Would He? Turn this around; if God wanted people to read and follow the Bible, wouldn’t he make certain that all the translations were the same, and that there were no errors or confusing bits in it?
When you pin biblical innerrantists down, they will all tell you that the bible is *inerrant in the original. * Well, we think that, too.
Different translations and word choices change intent and meaning—and sometimes things get put in or taken out in purest error. Off the top of my head, I refer you to the Johanine comma, which may or may not appear in modern translations depending upon whim. Free will operates here, and human error.
The first edition of the BoM was a hurry up publishing job, done by a young printer’s assistant on the cheap who had a spelling problem (and a punctuation problem.) In the editions since, those early printing errors were corrected; something upwards of 3,000 of them. What astounds me isn’t the number of spelling and punctuation errors there were. What astounds me is that there were only six changes made to the book that actually affect the meaning; four of those were printing errors, and two were corrections that changed the published text to match the written manuscript. Now THAT’S astounding.
Actually I dont think anything of the sort. I didnt make any assumptions about Mr Smiths grasp of english or about his level of education. Because it really has nothing to do with that.
Although I do believe that God would have given his apparent prophet the power to translate the book properly.
The problems weren’t in the translation, Eric. The problems lay in the penmanship and printing process.
Would you please stop accusing me of assertions that I did not make. Not once did I even suggest that God wrote it.
Actually that isnt true, things would still be left behind. Besides that, what on earth happened to the bodies?
you’re kidding, right?
There would still be evidence (but I have been told that they used stone as well).
They were apparently using steel and iron centuries before anyone else.
Actually not, Eric. you need to pay closer attention to the timelines involved.
Again you accuse me of things that I did not assert. I made no such comment about Native American cultures.
Eric, are you assuming that all my posts are aimed directly at you?
I wont say “isnt that convienent”, because it isnt entirely true. The BoM gives the area where these civilisations were, but there has not been anything found to prove these claims.
DOES it? Would you care to identify the exact quote and let us know precisely where, in the Americas, Nephi landed? What landmarks were identified? Mountain ranges? Rivers? Where is Zarahemla supposed to be?
The fact is that there should be something physical to show that these people were here, but there isnt a thing.

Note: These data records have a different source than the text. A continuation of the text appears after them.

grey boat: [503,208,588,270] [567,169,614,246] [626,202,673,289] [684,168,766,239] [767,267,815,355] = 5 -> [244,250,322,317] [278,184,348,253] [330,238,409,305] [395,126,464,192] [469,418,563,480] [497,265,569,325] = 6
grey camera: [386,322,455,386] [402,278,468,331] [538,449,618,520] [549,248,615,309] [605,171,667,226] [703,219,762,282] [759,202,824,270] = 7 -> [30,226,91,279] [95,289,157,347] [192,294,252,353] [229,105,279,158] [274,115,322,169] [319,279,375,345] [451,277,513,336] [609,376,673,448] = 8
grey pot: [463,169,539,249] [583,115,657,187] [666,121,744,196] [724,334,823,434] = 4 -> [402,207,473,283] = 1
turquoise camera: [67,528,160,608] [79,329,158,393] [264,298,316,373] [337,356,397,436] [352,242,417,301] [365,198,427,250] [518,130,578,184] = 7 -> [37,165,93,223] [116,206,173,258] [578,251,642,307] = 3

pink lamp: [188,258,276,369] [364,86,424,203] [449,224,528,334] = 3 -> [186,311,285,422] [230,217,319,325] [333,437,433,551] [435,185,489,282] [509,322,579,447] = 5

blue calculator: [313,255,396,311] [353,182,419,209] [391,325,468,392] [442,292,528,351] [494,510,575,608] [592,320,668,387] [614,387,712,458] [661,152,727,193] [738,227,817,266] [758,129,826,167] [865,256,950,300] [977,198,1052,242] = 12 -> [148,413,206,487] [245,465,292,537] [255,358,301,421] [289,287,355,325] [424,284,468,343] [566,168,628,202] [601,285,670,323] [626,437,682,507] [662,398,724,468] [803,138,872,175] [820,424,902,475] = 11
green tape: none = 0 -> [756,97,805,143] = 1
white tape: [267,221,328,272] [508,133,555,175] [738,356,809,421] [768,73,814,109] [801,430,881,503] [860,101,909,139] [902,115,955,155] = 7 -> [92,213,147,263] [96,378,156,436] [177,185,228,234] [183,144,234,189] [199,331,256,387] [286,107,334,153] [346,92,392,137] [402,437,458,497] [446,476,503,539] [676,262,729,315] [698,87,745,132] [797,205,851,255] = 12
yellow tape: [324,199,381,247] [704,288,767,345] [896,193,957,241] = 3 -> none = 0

Pompeii and her sister cities were actually lost.
They were buried, but we knew where they were supposed to be. Even so, it took a considerable amount of centuries to find them, didn’t it?
You are expecting far too much. At least use the same standard of expectation for the BoM that you do for lost sites of the bible, which is—give it time, Eric. Just because it took many, many centuries to find Pompeii doesn’t mean it wasn’t there to be found. The same goes for Troy, Sodom and Gomorah, and other biblical sites mentioned but as yet not conclusively identified.
With the Book of Mormon, we don’t even have the advantages you have with the bible. We really don’t know the precise area in the Americas that the book covers, or indeed, the size of the civilization.